▸ **Work instructions**: All that should be output is the block of lines below from the line with "ring mcp: (315, 217)" to the line with "pinky tip: (361, 287)", both included, exactly as written.

__________

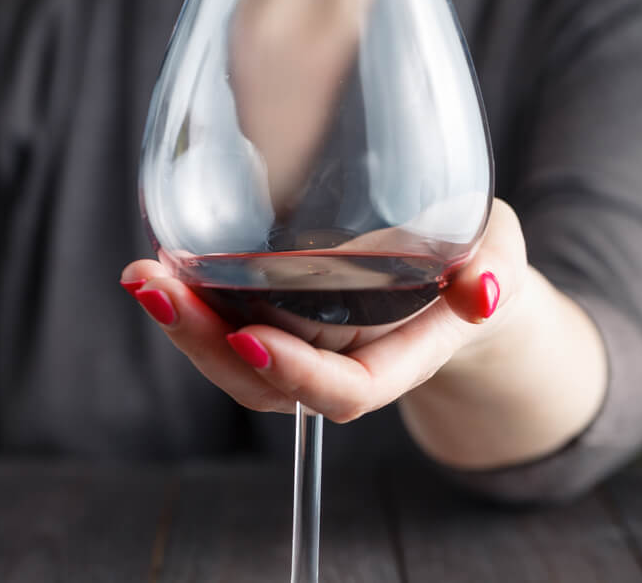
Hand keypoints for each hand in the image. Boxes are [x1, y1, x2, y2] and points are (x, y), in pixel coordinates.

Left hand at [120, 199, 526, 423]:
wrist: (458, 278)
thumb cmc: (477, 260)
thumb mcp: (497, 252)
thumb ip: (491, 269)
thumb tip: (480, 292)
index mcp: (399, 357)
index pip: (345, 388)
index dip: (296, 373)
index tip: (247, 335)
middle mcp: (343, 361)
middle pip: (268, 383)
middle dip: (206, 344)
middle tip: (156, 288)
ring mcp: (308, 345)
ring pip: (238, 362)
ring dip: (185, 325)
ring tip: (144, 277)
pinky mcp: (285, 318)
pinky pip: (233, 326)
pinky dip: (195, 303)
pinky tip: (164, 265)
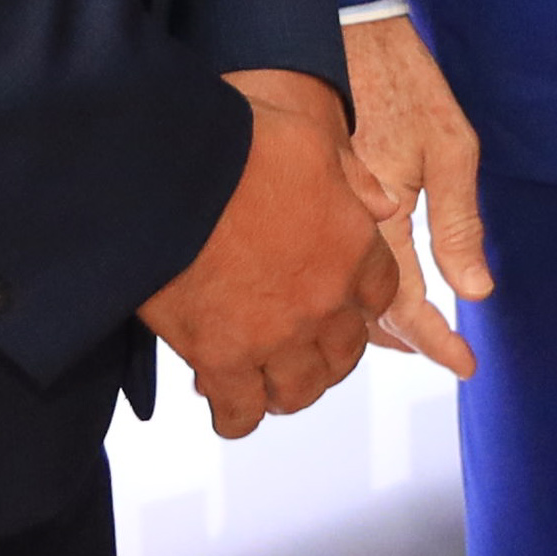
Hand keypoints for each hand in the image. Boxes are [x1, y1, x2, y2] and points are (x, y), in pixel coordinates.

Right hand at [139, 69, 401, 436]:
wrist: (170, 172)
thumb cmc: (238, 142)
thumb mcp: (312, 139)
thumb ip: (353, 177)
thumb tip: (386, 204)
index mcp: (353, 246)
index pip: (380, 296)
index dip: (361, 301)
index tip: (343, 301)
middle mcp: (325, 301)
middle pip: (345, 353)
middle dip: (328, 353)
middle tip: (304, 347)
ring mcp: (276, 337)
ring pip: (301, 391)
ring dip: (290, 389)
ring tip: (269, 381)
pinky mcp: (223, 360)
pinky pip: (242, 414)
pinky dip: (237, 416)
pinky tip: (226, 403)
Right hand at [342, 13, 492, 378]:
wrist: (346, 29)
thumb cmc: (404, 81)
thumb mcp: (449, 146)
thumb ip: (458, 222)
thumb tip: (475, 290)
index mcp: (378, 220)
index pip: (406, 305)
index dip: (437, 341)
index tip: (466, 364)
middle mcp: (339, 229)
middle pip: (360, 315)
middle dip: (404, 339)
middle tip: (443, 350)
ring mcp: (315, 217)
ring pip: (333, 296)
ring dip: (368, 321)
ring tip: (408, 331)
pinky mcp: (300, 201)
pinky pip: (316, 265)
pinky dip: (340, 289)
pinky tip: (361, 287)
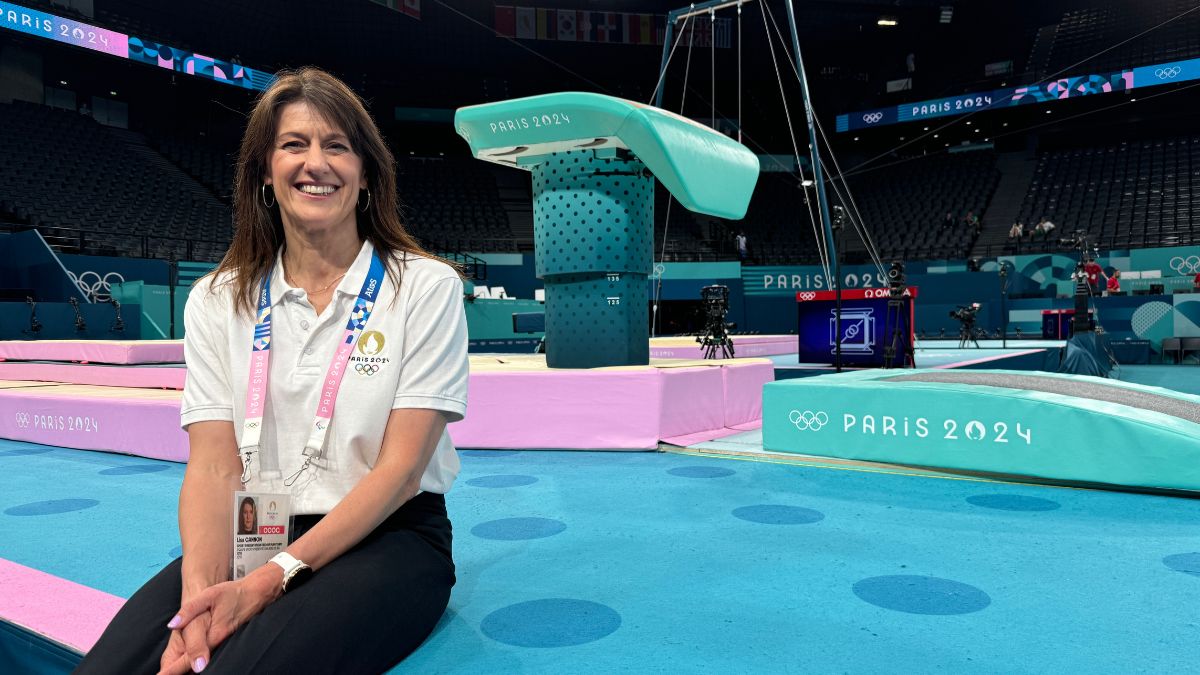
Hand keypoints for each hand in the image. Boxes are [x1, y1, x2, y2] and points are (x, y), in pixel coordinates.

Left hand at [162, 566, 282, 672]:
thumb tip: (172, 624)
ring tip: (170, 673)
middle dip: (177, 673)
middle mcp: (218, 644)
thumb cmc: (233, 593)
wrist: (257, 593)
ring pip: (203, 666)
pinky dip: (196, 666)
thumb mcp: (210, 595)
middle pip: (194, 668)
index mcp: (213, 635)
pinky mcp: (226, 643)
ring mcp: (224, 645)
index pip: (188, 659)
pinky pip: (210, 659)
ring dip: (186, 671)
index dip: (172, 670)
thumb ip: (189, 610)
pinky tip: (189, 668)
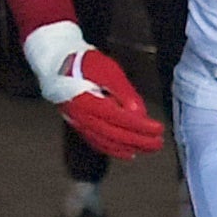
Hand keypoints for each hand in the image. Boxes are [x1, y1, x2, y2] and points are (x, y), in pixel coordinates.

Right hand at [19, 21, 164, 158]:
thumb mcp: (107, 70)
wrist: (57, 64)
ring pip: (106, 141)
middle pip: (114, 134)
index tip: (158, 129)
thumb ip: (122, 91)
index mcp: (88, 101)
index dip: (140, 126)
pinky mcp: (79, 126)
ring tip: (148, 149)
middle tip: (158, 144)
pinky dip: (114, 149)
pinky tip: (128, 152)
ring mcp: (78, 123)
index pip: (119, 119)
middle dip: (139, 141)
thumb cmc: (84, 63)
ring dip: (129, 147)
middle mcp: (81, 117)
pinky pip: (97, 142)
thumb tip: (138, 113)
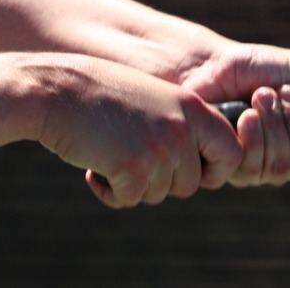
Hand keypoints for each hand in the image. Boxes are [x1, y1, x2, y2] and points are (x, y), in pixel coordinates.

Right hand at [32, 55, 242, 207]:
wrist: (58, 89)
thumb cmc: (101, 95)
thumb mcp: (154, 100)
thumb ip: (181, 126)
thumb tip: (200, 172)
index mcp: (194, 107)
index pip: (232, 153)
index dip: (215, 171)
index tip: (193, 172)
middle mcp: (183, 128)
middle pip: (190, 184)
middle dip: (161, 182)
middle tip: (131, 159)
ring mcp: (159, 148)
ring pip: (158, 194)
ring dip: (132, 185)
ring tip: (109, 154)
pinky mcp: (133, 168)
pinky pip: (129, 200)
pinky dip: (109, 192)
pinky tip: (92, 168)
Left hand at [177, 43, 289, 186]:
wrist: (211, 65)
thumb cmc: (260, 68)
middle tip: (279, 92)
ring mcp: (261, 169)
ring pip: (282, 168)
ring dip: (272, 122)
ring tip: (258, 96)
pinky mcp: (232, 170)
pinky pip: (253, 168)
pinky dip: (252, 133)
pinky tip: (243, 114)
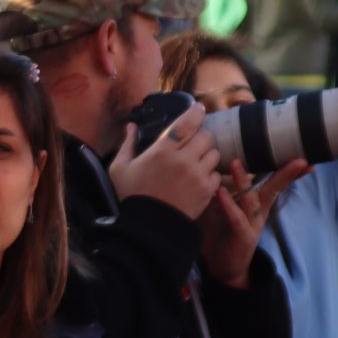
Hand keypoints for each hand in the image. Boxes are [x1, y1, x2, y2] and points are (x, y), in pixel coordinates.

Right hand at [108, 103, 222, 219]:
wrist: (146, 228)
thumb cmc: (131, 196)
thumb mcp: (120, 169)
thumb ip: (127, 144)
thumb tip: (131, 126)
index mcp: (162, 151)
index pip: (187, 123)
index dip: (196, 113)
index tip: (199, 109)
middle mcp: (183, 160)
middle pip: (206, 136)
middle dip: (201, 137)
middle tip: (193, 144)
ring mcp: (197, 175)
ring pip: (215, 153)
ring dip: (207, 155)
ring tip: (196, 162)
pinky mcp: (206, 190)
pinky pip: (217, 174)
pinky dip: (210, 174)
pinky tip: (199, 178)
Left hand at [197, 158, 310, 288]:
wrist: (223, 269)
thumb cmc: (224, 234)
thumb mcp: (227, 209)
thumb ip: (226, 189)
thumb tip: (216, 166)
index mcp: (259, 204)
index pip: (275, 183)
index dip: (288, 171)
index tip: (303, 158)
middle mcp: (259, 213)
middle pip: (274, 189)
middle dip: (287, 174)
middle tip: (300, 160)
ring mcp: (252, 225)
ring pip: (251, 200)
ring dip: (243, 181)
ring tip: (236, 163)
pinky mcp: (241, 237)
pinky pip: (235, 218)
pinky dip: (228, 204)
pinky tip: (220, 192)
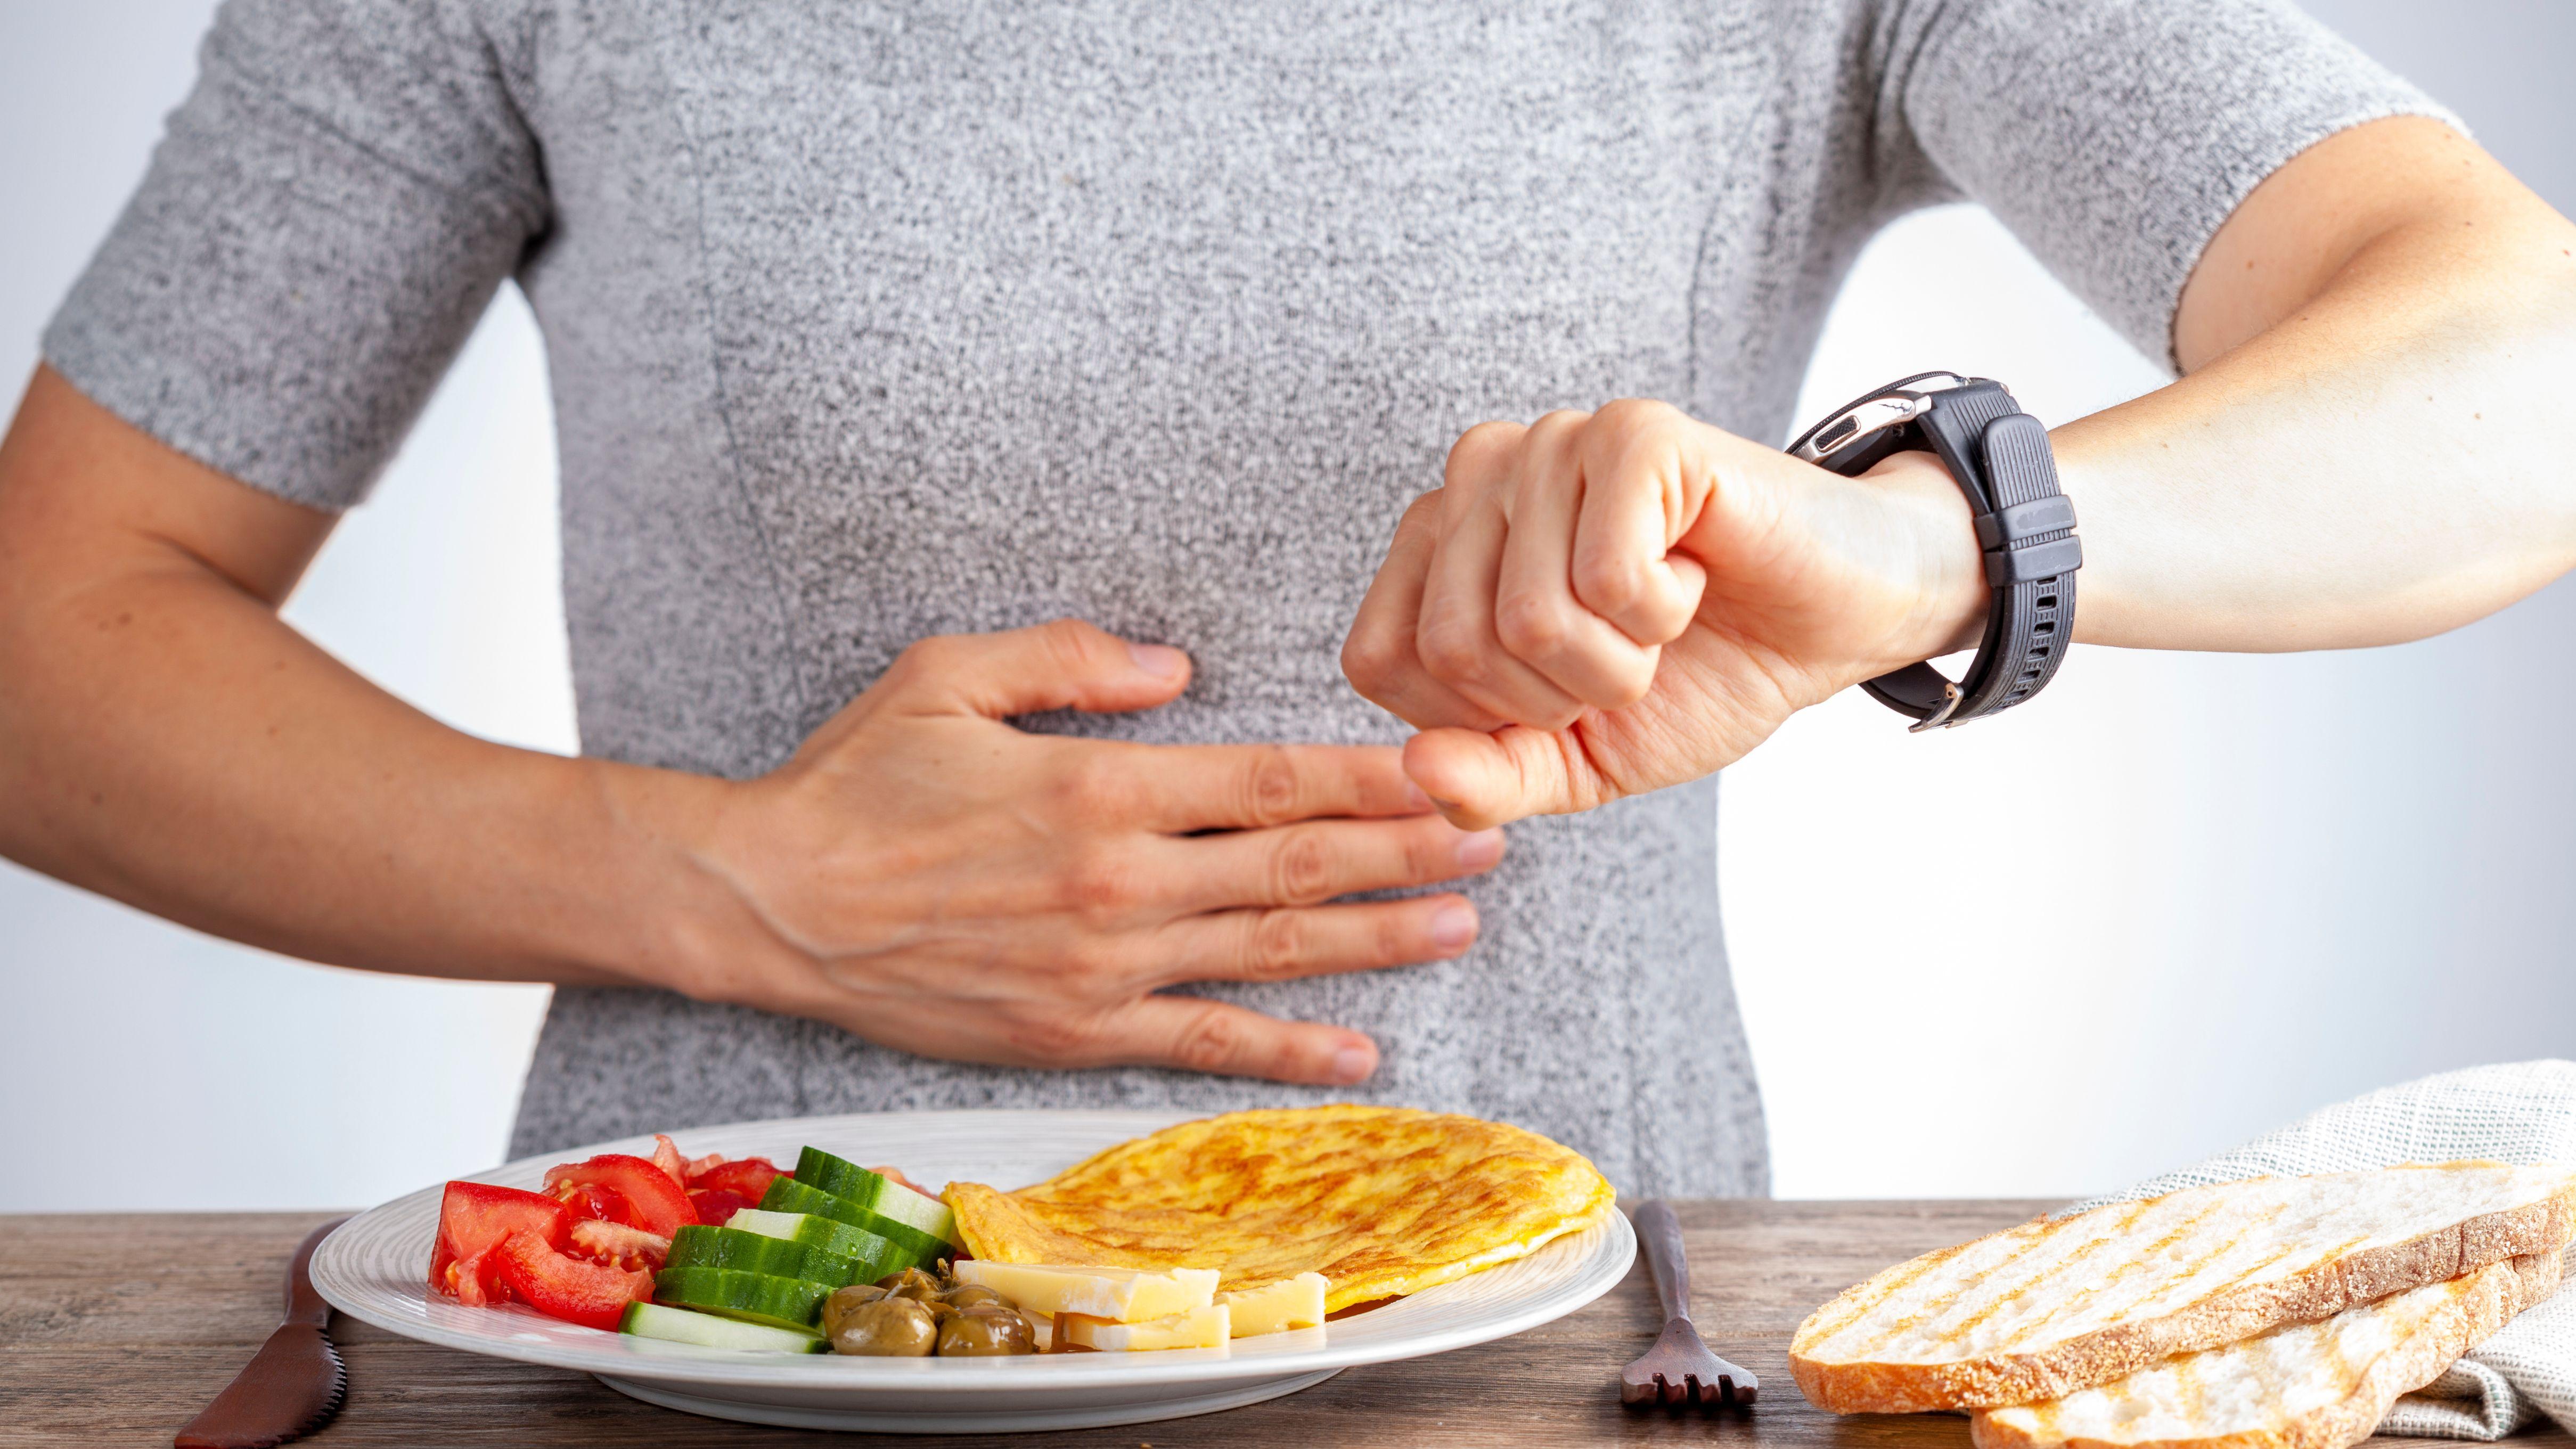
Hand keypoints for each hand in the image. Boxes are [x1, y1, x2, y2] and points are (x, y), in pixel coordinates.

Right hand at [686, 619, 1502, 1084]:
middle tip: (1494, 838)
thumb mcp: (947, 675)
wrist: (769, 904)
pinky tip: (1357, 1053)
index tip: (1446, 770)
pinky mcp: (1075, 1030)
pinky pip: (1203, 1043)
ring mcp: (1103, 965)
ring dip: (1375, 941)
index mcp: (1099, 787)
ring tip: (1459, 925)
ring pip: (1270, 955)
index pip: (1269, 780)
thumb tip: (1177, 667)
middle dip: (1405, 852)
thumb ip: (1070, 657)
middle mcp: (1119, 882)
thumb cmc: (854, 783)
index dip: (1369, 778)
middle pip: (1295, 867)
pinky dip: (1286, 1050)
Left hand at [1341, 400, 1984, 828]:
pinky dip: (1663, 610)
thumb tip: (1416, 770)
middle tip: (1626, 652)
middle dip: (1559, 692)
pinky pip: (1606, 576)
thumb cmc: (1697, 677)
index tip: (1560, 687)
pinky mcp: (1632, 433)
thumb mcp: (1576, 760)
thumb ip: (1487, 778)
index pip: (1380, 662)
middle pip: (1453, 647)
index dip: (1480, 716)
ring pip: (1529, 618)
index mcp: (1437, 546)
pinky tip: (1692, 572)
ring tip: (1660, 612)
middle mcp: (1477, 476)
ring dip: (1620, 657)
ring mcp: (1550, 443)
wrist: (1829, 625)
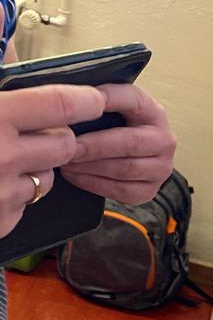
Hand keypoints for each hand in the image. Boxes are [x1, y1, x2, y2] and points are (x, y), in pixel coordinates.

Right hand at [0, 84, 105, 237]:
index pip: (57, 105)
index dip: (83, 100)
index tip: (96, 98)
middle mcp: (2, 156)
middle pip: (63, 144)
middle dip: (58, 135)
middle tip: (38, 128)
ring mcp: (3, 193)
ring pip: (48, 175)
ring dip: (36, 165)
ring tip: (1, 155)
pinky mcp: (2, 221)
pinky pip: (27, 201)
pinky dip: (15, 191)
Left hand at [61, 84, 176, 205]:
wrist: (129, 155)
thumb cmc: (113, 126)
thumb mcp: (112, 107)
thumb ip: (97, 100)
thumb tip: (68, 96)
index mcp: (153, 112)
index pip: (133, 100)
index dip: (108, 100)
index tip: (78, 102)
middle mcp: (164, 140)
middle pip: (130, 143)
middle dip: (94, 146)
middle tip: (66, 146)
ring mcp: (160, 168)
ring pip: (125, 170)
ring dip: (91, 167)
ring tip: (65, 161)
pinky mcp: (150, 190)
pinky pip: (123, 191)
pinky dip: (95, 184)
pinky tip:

__________

▸ **Answer area**:
ring mcp: (315, 217)
ring pip: (333, 296)
ring dip: (368, 321)
ring tip: (408, 331)
pinky mcp: (300, 201)
pinky pip: (316, 265)
pinky dip: (340, 289)
pinky tip: (361, 287)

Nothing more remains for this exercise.